Problem requirements
Every entry must be printed again exactly, with nothing left out.

+ + +

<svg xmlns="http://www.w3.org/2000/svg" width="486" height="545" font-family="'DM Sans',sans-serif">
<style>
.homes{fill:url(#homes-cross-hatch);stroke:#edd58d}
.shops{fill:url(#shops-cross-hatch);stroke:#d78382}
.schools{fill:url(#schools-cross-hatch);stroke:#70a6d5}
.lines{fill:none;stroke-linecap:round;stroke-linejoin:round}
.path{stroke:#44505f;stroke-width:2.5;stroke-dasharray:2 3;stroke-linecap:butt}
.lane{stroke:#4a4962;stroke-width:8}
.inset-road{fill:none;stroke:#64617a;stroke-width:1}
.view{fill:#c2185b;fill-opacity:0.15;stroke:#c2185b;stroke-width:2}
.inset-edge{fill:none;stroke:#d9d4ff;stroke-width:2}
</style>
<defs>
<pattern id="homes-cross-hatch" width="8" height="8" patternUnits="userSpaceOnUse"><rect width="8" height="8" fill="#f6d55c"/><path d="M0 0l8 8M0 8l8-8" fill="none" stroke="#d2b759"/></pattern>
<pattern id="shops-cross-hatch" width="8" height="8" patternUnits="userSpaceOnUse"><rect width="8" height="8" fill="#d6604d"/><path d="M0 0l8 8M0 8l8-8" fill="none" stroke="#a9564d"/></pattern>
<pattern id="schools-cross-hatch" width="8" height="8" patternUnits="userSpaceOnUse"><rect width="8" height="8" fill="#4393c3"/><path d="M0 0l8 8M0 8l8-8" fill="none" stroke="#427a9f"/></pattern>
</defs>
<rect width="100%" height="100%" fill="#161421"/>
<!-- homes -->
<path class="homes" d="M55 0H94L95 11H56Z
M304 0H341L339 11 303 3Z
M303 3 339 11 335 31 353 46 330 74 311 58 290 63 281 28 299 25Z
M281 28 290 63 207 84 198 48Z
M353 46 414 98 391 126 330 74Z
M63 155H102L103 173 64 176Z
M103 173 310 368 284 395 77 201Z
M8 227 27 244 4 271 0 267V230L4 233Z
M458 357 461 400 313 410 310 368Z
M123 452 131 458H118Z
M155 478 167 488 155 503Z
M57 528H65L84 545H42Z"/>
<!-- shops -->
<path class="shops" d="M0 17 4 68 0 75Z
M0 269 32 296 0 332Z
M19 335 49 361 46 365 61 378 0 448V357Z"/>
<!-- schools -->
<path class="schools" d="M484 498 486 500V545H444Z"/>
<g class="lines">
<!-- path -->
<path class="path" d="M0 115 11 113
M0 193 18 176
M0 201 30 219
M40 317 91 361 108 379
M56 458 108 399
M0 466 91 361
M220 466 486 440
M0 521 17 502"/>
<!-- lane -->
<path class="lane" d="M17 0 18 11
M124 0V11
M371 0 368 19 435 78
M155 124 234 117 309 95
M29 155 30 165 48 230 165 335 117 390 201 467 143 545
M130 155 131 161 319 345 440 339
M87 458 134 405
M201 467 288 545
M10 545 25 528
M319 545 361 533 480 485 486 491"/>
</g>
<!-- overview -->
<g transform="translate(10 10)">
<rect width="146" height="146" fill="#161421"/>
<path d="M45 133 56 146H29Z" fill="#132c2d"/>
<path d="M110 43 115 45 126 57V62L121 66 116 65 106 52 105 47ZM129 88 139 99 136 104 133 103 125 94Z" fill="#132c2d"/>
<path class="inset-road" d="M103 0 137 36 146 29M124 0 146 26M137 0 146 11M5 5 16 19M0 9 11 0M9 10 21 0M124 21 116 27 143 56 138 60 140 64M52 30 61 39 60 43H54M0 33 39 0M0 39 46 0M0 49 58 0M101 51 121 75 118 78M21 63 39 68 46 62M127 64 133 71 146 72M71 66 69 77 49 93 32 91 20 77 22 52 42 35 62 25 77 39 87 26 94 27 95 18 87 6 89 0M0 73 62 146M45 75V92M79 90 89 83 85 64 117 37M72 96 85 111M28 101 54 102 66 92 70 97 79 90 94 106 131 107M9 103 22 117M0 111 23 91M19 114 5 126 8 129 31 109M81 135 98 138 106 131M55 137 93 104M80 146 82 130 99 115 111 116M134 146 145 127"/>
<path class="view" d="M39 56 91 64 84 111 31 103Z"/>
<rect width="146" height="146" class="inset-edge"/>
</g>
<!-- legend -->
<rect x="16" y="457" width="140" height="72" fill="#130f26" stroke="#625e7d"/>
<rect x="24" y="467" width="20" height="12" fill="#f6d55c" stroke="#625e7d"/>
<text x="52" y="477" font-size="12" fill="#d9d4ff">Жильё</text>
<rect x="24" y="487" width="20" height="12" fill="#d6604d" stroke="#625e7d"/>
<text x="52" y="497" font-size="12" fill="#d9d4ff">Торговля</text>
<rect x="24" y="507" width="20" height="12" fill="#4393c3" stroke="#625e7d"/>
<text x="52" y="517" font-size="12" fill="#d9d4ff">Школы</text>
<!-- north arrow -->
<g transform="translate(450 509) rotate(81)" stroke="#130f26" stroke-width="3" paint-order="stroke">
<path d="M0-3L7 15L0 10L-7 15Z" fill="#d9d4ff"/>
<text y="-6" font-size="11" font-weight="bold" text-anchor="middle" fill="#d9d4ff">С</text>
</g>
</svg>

+ + +

Solution to this problem
<svg xmlns="http://www.w3.org/2000/svg" width="486" height="545" font-family="'DM Sans',sans-serif">
<style>
.homes{fill:url(#homes-cross-hatch);stroke:#edd58d}
.shops{fill:url(#shops-cross-hatch);stroke:#d78382}
.schools{fill:url(#schools-cross-hatch);stroke:#70a6d5}
.lines{fill:none;stroke-linecap:round;stroke-linejoin:round}
.path{stroke:#44505f;stroke-width:2.5;stroke-dasharray:2 3;stroke-linecap:butt}
.lane{stroke:#4a4962;stroke-width:8}
.inset-road{fill:none;stroke:#64617a;stroke-width:1}
.view{fill:#c2185b;fill-opacity:0.15;stroke:#c2185b;stroke-width:2}
.inset-edge{fill:none;stroke:#d9d4ff;stroke-width:2}
</style>
<defs>
<pattern id="homes-cross-hatch" width="8" height="8" patternUnits="userSpaceOnUse"><rect width="8" height="8" fill="#f6d55c"/><path d="M0 0l8 8M0 8l8-8" fill="none" stroke="#d2b759"/></pattern>
<pattern id="shops-cross-hatch" width="8" height="8" patternUnits="userSpaceOnUse"><rect width="8" height="8" fill="#d6604d"/><path d="M0 0l8 8M0 8l8-8" fill="none" stroke="#a9564d"/></pattern>
<pattern id="schools-cross-hatch" width="8" height="8" patternUnits="userSpaceOnUse"><rect width="8" height="8" fill="#4393c3"/><path d="M0 0l8 8M0 8l8-8" fill="none" stroke="#427a9f"/></pattern>
</defs>
<rect width="100%" height="100%" fill="#161421"/>
<!-- homes -->
<path class="homes" d="M55 0H94L95 11H56Z
M304 0H341L339 11 303 3Z
M303 3 339 11 335 31 353 46 330 74 311 58 290 63 281 28 299 25Z
M281 28 290 63 207 84 198 48Z
M353 46 414 98 391 126 330 74Z
M63 155H102L103 173 64 176Z
M103 173 310 368 284 395 77 201Z
M8 227 27 244 4 271 0 267V230L4 233Z
M458 357 461 400 313 410 310 368Z
M123 452 131 458H118Z
M155 478 167 488 155 503Z
M57 528H65L84 545H42Z"/>
<!-- shops -->
<path class="shops" d="M0 17 4 68 0 75Z
M0 269 32 296 0 332Z
M19 335 49 361 46 365 61 378 0 448V357Z"/>
<!-- schools -->
<path class="schools" d="M484 498 486 500V545H444Z"/>
<g class="lines">
<!-- path -->
<path class="path" d="M0 115 11 113
M0 193 18 176
M0 201 30 219
M40 317 91 361 108 379
M56 458 108 399
M0 466 91 361
M220 466 486 440
M0 521 17 502"/>
<!-- lane -->
<path class="lane" d="M17 0 18 11
M124 0V11
M371 0 368 19 435 78
M155 124 234 117 309 95
M29 155 30 165 48 230 165 335 117 390 201 467 143 545
M130 155 131 161 319 345 440 339
M87 458 134 405
M201 467 288 545
M10 545 25 528
M319 545 361 533 480 485 486 491"/>
</g>
<!-- overview -->
<g transform="translate(10 10)">
<rect width="146" height="146" fill="#161421"/>
<path d="M45 133 56 146H29Z" fill="#132c2d"/>
<path d="M110 43 115 45 126 57V62L121 66 116 65 106 52 105 47ZM129 88 139 99 136 104 133 103 125 94Z" fill="#132c2d"/>
<path class="inset-road" d="M103 0 137 36 146 29M124 0 146 26M137 0 146 11M5 5 16 19M0 9 11 0M9 10 21 0M124 21 116 27 143 56 138 60 140 64M52 30 61 39 60 43H54M0 33 39 0M0 39 46 0M0 49 58 0M101 51 121 75 118 78M21 63 39 68 46 62M127 64 133 71 146 72M71 66 69 77 49 93 32 91 20 77 22 52 42 35 62 25 77 39 87 26 94 27 95 18 87 6 89 0M0 73 62 146M45 75V92M79 90 89 83 85 64 117 37M72 96 85 111M28 101 54 102 66 92 70 97 79 90 94 106 131 107M9 103 22 117M0 111 23 91M19 114 5 126 8 129 31 109M81 135 98 138 106 131M55 137 93 104M80 146 82 130 99 115 111 116M134 146 145 127"/>
<path class="view" d="M39 56 91 64 84 111 31 103Z"/>
<rect width="146" height="146" class="inset-edge"/>
</g>
<!-- legend -->
<rect x="16" y="457" width="140" height="72" fill="#130f26" stroke="#625e7d"/>
<rect x="24" y="467" width="20" height="12" fill="#f6d55c" stroke="#625e7d"/>
<text x="52" y="477" font-size="12" fill="#d9d4ff">Жильё</text>
<rect x="24" y="487" width="20" height="12" fill="#d6604d" stroke="#625e7d"/>
<text x="52" y="497" font-size="12" fill="#d9d4ff">Торговля</text>
<rect x="24" y="507" width="20" height="12" fill="#4393c3" stroke="#625e7d"/>
<text x="52" y="517" font-size="12" fill="#d9d4ff">Школы</text>
<!-- north arrow -->
<g transform="translate(450 509) rotate(81)" stroke="#130f26" stroke-width="3" paint-order="stroke">
<path d="M0-3L7 15L0 10L-7 15Z" fill="#d9d4ff"/>
<text y="-6" font-size="11" font-weight="bold" text-anchor="middle" fill="#d9d4ff">С</text>
</g>
</svg>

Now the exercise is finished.